» **Task goal**
Retype, word for word, every line of the records below starting at the one that contains "fruit: present [820,474,859,506]" and ending at the one that contains "cereal bowl: present [422,703,548,787]"; include both of those lines and nothing more.

BEGIN Exercise data

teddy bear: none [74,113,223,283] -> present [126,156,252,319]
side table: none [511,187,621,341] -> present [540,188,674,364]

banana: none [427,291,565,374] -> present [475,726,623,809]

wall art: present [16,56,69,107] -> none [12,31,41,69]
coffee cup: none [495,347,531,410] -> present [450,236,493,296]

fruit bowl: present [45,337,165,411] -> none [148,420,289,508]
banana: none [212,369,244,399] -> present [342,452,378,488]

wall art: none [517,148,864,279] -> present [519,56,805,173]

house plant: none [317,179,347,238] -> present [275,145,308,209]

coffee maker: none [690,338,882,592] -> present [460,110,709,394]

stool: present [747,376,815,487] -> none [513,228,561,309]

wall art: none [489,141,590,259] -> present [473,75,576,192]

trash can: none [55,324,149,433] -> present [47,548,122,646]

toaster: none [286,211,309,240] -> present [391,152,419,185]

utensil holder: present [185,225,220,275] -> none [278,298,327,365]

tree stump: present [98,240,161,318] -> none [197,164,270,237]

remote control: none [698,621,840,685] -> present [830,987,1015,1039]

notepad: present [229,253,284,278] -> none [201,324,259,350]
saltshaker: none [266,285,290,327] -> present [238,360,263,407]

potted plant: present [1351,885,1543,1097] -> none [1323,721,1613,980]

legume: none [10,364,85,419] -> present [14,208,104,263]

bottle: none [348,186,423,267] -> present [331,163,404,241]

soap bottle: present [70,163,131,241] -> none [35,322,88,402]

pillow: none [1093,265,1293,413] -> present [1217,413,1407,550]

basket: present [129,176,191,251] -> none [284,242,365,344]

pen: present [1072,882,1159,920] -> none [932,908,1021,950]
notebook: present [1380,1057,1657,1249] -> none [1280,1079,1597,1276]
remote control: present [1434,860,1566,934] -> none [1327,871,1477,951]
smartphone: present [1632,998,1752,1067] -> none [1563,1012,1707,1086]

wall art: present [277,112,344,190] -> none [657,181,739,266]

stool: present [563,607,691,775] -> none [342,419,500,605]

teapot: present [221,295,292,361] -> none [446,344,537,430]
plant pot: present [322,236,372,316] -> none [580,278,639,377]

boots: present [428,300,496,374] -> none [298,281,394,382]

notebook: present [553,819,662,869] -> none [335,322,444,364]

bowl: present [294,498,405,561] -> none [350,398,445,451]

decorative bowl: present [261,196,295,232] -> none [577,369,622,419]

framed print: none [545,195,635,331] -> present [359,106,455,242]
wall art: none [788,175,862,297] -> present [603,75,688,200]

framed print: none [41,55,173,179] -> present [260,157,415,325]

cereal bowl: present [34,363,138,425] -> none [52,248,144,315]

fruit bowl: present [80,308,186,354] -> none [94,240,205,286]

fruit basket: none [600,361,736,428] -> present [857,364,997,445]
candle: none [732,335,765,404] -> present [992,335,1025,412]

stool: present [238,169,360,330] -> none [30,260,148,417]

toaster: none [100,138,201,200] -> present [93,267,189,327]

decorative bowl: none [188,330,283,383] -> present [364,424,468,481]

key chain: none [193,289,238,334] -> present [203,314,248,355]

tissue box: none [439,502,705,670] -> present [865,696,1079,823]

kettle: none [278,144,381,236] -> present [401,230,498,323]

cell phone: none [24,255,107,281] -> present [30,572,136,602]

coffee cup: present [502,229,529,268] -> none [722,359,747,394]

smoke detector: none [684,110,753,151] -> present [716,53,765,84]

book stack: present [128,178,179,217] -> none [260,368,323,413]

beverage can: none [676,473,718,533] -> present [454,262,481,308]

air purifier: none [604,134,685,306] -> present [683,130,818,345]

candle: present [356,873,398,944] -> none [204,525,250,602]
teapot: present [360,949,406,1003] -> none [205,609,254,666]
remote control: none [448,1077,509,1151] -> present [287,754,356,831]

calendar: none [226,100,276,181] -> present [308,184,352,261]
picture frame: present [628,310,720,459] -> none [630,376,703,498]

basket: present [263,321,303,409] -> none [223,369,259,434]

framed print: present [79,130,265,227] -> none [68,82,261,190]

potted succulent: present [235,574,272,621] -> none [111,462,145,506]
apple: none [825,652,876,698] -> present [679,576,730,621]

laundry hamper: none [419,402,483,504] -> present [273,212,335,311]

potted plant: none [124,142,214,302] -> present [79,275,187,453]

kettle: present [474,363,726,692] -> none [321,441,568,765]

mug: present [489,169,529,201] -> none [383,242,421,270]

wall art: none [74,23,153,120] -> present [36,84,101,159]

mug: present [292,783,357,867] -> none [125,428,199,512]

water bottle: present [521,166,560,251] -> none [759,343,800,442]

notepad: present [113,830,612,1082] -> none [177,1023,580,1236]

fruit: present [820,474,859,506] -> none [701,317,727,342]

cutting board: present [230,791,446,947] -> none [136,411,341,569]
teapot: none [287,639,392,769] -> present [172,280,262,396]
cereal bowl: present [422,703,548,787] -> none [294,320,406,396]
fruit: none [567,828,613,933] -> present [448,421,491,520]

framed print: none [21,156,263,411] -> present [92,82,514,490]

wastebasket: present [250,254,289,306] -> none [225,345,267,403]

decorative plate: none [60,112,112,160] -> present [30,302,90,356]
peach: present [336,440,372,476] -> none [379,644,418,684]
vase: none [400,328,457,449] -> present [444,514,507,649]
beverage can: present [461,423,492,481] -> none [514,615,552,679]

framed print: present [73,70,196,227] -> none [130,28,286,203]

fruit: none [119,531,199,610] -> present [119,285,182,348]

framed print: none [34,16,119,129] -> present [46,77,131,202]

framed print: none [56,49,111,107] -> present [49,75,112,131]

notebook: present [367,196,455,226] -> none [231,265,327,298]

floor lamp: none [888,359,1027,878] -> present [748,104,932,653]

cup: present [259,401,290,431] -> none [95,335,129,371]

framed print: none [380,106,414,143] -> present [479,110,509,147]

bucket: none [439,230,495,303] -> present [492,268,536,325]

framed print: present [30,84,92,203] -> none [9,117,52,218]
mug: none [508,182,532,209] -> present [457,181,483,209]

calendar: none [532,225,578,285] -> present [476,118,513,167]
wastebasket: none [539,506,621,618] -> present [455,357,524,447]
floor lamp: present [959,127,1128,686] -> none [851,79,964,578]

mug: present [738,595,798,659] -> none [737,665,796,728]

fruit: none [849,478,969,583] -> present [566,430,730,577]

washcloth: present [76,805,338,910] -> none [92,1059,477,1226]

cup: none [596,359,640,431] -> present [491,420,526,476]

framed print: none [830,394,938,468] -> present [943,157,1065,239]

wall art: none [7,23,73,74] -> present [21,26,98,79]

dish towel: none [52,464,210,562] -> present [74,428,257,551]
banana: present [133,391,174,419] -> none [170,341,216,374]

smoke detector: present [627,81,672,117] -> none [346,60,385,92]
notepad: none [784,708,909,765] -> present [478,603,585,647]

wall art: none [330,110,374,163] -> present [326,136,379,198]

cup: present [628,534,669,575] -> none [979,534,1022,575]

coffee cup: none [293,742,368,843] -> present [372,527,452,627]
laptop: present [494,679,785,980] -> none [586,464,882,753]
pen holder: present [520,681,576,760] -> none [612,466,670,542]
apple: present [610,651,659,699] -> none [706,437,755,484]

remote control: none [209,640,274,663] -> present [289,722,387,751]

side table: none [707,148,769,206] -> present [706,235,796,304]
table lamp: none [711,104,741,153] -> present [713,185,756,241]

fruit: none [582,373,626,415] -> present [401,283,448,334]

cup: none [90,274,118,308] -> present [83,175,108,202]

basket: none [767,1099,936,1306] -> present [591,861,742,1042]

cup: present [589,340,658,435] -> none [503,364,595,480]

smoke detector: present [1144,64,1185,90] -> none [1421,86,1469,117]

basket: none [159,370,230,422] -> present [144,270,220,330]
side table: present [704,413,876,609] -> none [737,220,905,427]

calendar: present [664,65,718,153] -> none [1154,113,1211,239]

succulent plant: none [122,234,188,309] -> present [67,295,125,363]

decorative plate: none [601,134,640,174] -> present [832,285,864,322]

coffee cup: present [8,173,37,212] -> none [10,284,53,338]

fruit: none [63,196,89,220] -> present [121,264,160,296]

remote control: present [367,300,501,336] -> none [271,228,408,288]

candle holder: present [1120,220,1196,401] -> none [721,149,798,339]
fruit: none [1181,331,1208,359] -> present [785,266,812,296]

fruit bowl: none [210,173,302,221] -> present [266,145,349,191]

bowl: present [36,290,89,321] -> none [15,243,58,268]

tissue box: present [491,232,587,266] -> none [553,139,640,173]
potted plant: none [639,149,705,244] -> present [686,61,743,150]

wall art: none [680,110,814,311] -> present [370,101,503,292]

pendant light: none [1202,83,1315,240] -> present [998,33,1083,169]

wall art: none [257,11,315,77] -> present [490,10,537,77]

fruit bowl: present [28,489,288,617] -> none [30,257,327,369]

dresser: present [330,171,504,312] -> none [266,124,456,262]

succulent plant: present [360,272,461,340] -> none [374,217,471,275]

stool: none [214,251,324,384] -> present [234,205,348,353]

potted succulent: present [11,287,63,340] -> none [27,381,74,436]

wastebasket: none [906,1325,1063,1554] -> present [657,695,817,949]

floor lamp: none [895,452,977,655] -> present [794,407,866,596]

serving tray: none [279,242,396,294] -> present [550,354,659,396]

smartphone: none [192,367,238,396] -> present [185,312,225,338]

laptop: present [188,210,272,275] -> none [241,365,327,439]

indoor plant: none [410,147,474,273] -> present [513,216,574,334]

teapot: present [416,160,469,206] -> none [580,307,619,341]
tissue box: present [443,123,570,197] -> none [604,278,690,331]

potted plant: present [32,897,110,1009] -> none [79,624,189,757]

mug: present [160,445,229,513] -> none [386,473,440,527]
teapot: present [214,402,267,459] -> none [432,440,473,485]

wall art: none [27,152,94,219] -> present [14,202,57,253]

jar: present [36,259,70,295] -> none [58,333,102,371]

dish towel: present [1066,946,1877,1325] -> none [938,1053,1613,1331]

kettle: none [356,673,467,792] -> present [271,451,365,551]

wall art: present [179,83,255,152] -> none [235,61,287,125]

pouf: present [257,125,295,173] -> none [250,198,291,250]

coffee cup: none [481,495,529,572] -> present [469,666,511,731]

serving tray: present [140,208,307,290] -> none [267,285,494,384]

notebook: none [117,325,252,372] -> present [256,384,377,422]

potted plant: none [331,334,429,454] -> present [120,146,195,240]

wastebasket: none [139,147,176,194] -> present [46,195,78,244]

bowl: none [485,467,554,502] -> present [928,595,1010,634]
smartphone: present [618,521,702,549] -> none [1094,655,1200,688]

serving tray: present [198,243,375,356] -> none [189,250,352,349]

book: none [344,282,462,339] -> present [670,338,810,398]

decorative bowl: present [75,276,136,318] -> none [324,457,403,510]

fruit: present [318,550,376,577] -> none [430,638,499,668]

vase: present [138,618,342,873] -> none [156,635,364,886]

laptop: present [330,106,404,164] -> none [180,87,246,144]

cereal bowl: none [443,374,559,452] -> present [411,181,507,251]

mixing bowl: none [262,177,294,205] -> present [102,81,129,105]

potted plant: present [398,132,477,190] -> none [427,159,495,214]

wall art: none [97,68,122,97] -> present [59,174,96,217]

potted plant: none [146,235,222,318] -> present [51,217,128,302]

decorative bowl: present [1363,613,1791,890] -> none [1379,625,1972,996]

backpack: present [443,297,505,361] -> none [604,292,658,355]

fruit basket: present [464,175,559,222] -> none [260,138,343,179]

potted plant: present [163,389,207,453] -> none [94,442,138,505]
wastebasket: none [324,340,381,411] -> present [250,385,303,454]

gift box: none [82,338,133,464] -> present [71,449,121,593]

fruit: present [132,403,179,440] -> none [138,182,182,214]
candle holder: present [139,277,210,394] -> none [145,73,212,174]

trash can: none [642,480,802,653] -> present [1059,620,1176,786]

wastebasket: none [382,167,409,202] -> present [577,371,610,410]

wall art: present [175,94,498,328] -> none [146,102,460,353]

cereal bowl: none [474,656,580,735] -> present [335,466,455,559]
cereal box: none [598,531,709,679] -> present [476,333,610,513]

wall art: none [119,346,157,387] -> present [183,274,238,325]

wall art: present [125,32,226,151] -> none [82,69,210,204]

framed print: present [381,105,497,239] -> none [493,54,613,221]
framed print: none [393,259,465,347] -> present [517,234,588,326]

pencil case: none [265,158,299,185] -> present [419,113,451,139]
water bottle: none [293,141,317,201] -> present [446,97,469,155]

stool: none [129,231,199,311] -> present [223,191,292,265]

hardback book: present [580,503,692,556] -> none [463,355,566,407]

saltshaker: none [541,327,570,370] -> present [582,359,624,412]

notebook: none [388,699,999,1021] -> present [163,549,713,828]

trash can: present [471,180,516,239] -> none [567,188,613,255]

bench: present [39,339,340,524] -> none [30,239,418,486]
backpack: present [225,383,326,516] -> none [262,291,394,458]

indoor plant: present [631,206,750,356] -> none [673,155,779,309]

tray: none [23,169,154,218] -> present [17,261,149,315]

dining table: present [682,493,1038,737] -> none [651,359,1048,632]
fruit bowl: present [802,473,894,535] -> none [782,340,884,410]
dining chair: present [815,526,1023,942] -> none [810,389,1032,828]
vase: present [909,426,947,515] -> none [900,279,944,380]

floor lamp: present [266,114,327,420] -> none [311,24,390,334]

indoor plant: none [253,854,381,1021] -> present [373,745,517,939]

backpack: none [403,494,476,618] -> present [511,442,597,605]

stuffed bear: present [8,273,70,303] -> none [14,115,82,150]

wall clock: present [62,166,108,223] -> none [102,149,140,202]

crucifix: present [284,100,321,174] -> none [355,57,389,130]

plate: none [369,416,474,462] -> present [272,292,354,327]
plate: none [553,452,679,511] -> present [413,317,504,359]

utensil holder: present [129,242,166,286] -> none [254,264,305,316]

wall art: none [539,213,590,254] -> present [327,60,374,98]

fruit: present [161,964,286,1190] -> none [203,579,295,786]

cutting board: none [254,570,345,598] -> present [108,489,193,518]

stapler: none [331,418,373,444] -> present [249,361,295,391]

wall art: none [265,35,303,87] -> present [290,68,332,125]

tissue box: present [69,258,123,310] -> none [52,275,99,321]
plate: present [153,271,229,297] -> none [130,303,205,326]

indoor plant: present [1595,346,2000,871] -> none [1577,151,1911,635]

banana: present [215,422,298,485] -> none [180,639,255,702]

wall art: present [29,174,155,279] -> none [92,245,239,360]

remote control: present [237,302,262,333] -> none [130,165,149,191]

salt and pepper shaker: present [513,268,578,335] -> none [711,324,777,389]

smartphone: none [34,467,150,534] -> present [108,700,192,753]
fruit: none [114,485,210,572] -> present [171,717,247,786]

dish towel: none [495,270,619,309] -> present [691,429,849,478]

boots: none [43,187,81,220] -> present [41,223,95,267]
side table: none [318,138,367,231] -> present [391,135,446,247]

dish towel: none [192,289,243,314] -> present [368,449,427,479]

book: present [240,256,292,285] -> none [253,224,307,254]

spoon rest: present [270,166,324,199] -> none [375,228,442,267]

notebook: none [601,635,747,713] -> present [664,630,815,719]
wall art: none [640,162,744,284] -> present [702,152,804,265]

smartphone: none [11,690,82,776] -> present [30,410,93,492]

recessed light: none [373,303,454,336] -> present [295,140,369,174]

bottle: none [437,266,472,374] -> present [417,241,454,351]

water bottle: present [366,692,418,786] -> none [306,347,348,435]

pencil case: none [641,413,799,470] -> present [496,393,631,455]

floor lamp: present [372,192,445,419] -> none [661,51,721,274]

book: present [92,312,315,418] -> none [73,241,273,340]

END Exercise data

» **Problem solution**
fruit: present [820,474,859,506] -> none [701,317,727,342]

cutting board: present [230,791,446,947] -> none [136,411,341,569]
teapot: none [287,639,392,769] -> present [172,280,262,396]
cereal bowl: present [422,703,548,787] -> none [294,320,406,396]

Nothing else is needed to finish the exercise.